Across the entries, count the lines that include "check" and report only that number.

Dataset entries:
────────────────

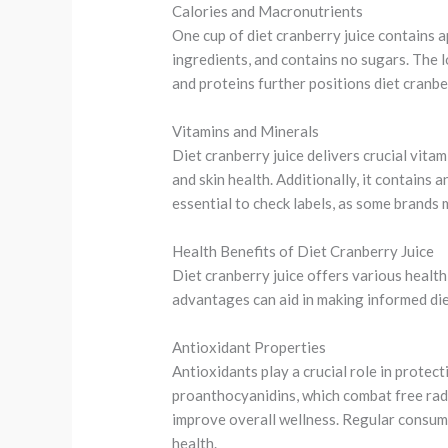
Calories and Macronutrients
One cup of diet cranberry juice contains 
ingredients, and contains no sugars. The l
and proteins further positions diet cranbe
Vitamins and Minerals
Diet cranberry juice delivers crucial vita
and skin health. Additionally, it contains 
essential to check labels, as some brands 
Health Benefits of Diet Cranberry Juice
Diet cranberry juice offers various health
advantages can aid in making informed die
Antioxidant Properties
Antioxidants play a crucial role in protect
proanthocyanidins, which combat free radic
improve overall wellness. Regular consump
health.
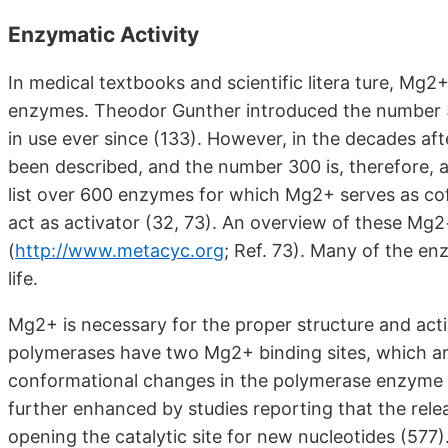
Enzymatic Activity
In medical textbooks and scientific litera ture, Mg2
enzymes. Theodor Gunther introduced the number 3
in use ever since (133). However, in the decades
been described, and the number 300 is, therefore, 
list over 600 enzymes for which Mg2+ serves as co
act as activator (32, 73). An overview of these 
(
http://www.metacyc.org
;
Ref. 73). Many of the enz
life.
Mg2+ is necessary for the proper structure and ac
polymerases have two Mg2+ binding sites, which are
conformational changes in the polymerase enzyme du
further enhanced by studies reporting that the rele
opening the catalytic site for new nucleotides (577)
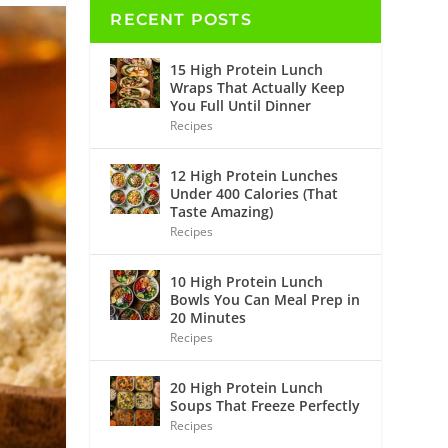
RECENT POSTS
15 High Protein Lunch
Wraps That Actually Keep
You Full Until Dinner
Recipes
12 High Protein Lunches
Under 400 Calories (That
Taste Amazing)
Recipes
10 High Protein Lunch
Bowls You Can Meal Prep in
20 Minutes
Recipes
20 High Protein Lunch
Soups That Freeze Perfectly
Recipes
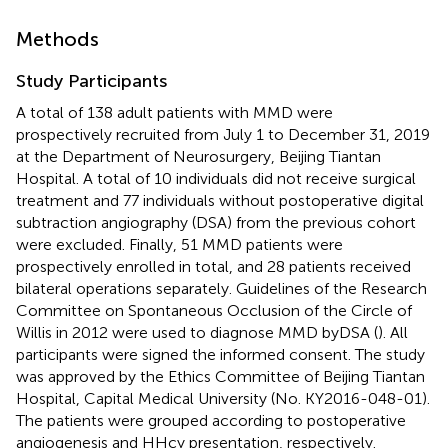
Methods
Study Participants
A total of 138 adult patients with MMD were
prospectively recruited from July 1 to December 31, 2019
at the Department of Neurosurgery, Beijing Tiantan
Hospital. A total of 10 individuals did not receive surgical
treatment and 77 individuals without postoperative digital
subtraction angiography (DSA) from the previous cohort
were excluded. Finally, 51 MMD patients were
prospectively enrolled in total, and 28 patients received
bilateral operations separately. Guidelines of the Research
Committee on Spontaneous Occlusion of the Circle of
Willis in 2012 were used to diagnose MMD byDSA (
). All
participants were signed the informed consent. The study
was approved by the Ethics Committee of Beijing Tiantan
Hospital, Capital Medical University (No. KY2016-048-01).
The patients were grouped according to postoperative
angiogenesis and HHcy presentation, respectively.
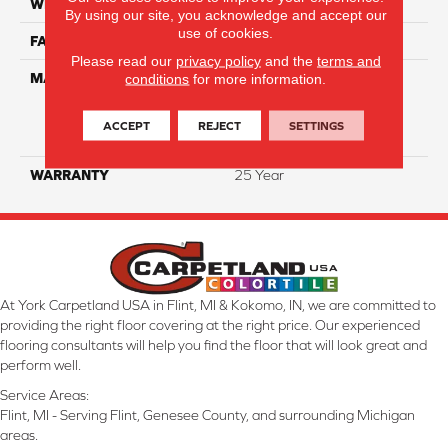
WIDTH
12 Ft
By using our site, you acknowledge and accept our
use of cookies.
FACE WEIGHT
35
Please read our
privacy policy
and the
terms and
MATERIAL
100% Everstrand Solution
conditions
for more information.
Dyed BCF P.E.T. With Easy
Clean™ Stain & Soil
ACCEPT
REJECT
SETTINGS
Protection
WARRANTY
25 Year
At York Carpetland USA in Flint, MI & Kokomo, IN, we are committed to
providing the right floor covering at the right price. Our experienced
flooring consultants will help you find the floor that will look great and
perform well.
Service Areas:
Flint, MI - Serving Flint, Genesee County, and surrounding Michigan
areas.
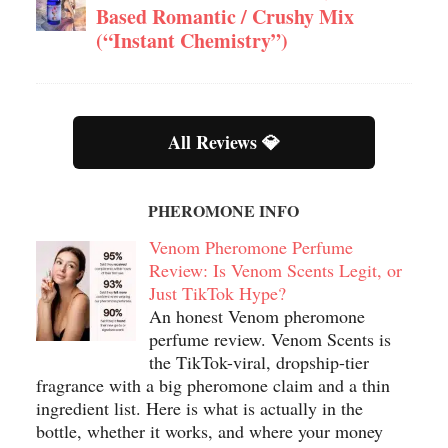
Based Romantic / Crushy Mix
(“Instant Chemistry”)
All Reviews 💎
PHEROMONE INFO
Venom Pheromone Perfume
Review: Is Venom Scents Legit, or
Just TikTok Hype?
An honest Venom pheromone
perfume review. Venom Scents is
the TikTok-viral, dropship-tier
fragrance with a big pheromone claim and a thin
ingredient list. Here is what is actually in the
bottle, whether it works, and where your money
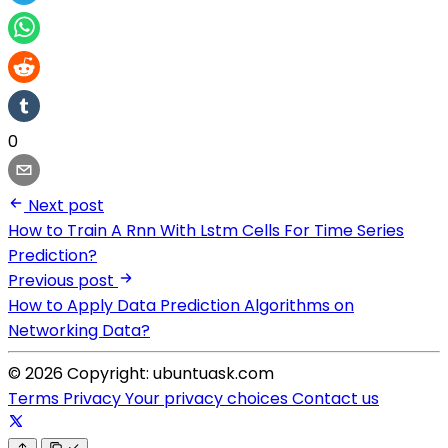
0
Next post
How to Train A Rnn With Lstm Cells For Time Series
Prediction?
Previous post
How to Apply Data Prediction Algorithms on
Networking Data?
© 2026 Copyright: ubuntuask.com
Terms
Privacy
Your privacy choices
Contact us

────────────────

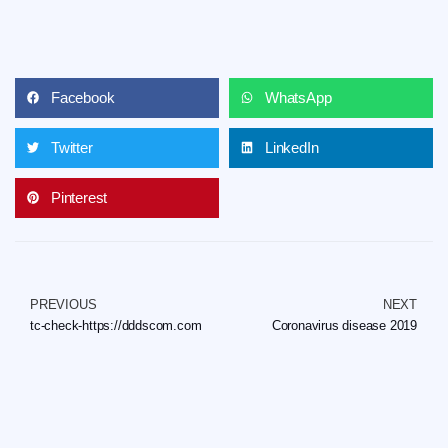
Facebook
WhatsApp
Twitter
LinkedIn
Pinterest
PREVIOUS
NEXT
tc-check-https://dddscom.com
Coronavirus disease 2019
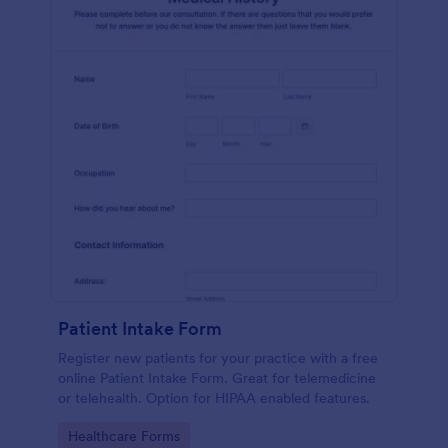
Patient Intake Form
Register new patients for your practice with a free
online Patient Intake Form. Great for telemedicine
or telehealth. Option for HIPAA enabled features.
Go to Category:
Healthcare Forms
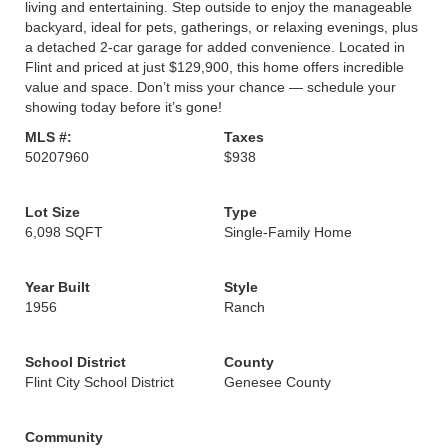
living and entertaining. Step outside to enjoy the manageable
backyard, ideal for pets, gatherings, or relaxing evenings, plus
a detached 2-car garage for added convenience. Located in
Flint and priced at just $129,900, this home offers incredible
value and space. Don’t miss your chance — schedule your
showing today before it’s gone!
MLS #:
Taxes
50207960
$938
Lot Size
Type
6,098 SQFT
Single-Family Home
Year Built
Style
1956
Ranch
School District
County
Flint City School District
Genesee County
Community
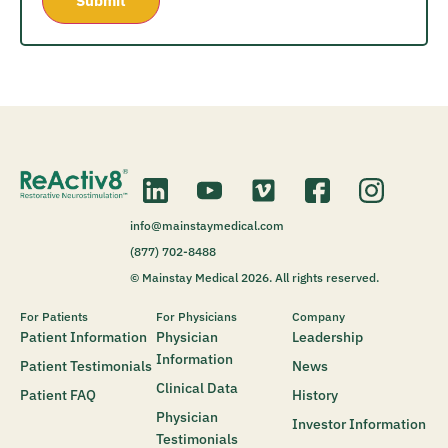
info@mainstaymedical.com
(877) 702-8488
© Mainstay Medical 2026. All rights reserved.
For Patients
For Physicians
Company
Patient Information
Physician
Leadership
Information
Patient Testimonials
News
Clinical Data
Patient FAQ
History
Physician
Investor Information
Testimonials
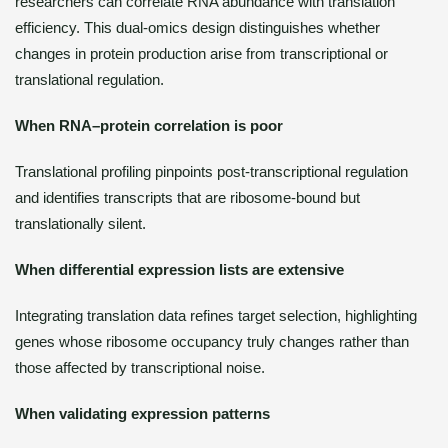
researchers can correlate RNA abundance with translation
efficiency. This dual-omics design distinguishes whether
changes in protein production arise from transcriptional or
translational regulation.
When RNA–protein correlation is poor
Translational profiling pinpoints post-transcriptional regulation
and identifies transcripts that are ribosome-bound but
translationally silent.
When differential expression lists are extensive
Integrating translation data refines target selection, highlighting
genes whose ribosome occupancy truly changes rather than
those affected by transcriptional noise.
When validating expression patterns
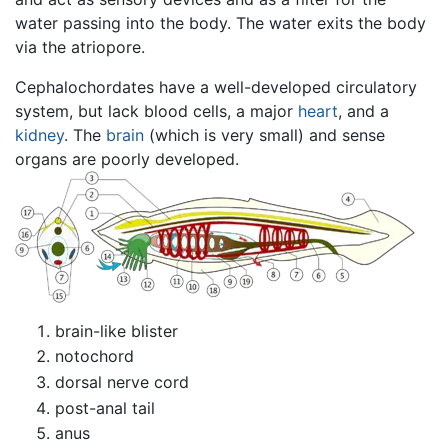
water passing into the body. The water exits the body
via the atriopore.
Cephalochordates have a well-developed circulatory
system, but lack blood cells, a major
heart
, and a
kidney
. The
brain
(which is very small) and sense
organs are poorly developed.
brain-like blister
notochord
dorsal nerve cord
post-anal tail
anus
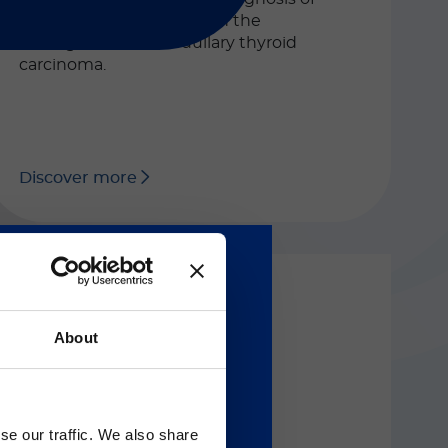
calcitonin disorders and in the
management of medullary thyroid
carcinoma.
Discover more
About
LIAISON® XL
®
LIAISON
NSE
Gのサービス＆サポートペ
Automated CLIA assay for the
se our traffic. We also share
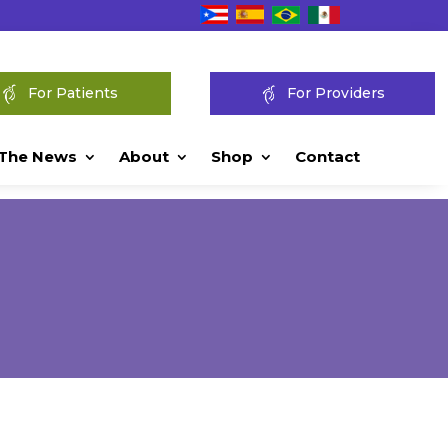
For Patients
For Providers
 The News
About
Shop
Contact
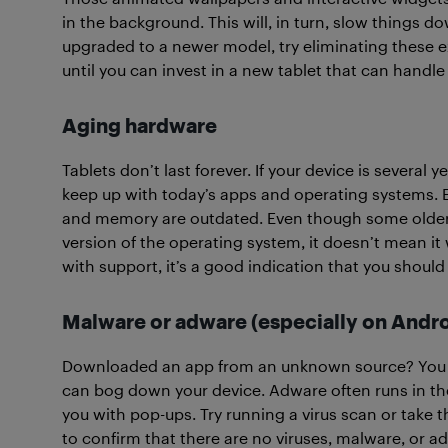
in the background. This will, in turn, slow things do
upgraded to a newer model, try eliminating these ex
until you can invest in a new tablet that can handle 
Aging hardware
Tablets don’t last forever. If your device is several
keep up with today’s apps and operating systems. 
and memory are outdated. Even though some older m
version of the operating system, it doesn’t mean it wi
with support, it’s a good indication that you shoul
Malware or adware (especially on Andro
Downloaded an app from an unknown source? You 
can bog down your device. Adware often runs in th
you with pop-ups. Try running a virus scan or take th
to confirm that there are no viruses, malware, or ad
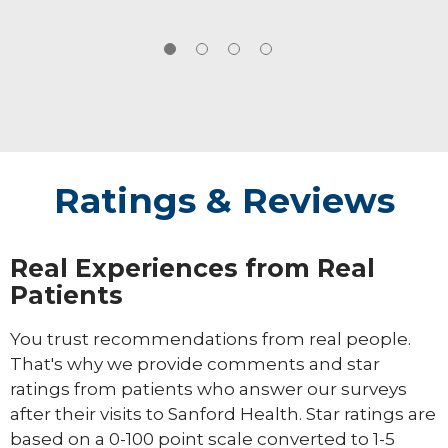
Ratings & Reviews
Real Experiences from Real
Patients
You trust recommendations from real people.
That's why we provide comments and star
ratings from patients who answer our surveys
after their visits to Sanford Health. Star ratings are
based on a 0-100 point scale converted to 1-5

────────────────

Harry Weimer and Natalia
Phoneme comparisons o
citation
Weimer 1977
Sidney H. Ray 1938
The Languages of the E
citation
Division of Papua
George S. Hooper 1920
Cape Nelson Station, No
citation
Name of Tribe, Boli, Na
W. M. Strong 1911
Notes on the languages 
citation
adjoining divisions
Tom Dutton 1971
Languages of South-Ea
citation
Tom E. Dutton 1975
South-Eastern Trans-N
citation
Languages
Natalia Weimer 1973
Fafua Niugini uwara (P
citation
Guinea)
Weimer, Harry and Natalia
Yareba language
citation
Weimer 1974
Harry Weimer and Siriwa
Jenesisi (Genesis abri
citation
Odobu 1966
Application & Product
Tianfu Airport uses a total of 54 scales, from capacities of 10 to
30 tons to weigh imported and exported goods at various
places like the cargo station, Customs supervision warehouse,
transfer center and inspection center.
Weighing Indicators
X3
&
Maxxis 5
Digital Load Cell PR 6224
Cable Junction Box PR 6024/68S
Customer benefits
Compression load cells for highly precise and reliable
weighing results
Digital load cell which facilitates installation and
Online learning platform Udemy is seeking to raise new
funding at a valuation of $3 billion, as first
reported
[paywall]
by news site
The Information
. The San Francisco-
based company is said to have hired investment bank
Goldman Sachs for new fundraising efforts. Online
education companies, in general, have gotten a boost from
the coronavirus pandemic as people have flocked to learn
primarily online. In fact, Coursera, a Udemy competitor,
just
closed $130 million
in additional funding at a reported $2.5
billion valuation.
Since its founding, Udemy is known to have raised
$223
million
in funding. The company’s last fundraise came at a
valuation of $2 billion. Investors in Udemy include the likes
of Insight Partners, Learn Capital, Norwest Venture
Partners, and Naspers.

────────────────

## Answer section
2